• [INSTRUCTIONS TO FOLLOW] Write out, word for word, every line in the data below from the one containing "left shoulder: (573, 596)" to the one containing "left shoulder: (505, 413)", both of them included.

•••

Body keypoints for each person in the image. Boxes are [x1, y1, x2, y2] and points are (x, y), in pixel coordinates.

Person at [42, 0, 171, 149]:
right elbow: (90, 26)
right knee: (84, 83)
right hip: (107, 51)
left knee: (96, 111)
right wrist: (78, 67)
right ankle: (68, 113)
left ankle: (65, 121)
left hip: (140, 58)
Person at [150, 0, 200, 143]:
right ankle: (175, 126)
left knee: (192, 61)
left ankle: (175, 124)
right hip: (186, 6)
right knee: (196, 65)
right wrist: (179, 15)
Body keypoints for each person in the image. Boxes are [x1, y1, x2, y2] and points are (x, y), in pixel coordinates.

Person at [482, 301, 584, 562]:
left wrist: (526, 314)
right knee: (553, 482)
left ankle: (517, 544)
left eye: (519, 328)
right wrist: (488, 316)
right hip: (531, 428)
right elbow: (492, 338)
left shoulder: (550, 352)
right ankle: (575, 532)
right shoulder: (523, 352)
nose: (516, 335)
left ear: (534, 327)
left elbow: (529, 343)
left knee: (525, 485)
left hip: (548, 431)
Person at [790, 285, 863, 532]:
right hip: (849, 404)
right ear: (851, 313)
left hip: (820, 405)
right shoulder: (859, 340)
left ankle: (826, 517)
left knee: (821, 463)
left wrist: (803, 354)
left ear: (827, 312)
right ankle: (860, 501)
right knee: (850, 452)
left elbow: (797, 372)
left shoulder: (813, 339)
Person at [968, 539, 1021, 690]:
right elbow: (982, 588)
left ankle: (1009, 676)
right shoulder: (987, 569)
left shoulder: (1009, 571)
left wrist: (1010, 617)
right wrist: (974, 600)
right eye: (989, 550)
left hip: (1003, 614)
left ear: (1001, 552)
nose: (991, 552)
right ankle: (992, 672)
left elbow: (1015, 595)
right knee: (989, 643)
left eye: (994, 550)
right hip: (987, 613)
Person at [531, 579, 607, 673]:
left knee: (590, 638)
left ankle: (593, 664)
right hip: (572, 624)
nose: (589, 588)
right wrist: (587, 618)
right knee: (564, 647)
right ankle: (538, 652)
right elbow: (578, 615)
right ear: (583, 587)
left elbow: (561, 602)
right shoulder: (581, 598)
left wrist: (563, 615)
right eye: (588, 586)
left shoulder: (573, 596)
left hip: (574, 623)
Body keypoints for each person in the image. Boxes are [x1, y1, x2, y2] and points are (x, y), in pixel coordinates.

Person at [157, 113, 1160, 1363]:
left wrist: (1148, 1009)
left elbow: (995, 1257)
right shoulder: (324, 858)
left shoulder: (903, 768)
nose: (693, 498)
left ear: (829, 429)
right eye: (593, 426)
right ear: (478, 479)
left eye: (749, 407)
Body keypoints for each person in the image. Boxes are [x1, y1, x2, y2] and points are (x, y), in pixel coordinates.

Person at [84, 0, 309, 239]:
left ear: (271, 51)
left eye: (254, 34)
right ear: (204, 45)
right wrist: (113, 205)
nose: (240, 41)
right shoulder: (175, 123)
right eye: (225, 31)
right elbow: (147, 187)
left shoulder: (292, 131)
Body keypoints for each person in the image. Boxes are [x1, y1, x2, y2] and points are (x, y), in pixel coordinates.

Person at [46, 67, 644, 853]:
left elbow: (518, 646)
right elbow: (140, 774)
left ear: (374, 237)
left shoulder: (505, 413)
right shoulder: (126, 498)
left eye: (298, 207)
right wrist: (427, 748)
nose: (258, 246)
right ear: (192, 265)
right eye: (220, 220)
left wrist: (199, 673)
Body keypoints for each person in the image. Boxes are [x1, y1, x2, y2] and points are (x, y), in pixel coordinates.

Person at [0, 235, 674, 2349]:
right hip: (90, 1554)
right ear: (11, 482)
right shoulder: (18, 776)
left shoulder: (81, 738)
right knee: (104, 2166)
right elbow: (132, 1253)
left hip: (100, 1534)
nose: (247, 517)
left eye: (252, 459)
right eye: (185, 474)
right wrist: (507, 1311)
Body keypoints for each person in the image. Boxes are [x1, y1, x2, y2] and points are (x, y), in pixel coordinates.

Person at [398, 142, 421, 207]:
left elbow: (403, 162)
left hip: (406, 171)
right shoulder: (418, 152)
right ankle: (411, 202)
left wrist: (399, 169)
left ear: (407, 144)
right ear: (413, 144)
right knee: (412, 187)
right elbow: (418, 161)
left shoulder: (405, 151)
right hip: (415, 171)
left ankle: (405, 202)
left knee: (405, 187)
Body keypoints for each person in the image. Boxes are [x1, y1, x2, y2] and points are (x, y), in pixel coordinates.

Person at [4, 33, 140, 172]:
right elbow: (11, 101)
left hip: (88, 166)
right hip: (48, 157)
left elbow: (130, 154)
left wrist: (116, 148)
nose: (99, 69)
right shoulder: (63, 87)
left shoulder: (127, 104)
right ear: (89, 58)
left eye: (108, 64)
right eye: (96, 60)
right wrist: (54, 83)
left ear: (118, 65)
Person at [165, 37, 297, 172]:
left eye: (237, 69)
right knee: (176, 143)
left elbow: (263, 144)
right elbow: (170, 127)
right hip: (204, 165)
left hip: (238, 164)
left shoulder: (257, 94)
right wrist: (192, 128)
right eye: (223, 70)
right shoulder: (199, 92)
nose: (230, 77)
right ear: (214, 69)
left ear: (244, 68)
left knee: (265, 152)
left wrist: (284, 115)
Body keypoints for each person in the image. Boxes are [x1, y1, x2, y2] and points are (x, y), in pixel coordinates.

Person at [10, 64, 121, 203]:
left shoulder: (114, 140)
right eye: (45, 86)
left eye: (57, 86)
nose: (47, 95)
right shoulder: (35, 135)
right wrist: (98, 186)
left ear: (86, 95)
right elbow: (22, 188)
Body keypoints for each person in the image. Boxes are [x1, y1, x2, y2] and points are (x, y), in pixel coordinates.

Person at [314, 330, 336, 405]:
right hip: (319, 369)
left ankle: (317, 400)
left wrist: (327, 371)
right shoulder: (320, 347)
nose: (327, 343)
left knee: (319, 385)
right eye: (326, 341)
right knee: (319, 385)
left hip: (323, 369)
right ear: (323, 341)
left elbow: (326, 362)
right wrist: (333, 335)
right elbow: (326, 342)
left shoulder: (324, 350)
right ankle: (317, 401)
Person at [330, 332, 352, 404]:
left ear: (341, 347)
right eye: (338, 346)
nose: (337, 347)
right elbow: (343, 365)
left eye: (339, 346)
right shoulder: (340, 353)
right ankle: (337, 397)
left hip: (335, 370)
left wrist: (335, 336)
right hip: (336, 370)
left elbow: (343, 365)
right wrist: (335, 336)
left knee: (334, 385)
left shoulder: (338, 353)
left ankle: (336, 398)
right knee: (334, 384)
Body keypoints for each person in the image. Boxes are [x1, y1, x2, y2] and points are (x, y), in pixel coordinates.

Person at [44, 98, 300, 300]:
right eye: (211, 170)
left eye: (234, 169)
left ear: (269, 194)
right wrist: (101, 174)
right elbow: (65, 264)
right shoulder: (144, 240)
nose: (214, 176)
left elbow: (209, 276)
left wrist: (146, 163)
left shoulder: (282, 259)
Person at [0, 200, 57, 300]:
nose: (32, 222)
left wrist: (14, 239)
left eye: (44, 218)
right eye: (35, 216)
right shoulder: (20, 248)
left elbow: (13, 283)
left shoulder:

•••

• [TASK RESPONSE]
left shoulder: (573, 596)
left hip: (574, 623)
Body keypoints for each person in the image. Boxes are [x1, y1, x2, y2] and points are (x, y), in pixel coordinates.

Person at [157, 113, 1160, 1363]:
left wrist: (1148, 1009)
left elbow: (995, 1257)
right shoulder: (324, 858)
left shoulder: (903, 768)
nose: (693, 498)
left ear: (829, 429)
right eye: (593, 426)
right ear: (478, 479)
left eye: (749, 407)
Body keypoints for each person in the image. Boxes are [x1, y1, x2, y2] and points are (x, y), in pixel coordinates.

Person at [84, 0, 309, 239]:
left ear: (271, 51)
left eye: (254, 34)
right ear: (204, 45)
right wrist: (113, 205)
nose: (240, 41)
right shoulder: (175, 123)
right eye: (225, 31)
right elbow: (147, 187)
left shoulder: (292, 131)
Body keypoints for each person in the image. Boxes are [x1, y1, x2, y2] and points are (x, y), in pixel coordinates.

Person at [46, 67, 644, 853]:
left elbow: (518, 646)
right elbow: (140, 774)
left ear: (374, 237)
left shoulder: (505, 413)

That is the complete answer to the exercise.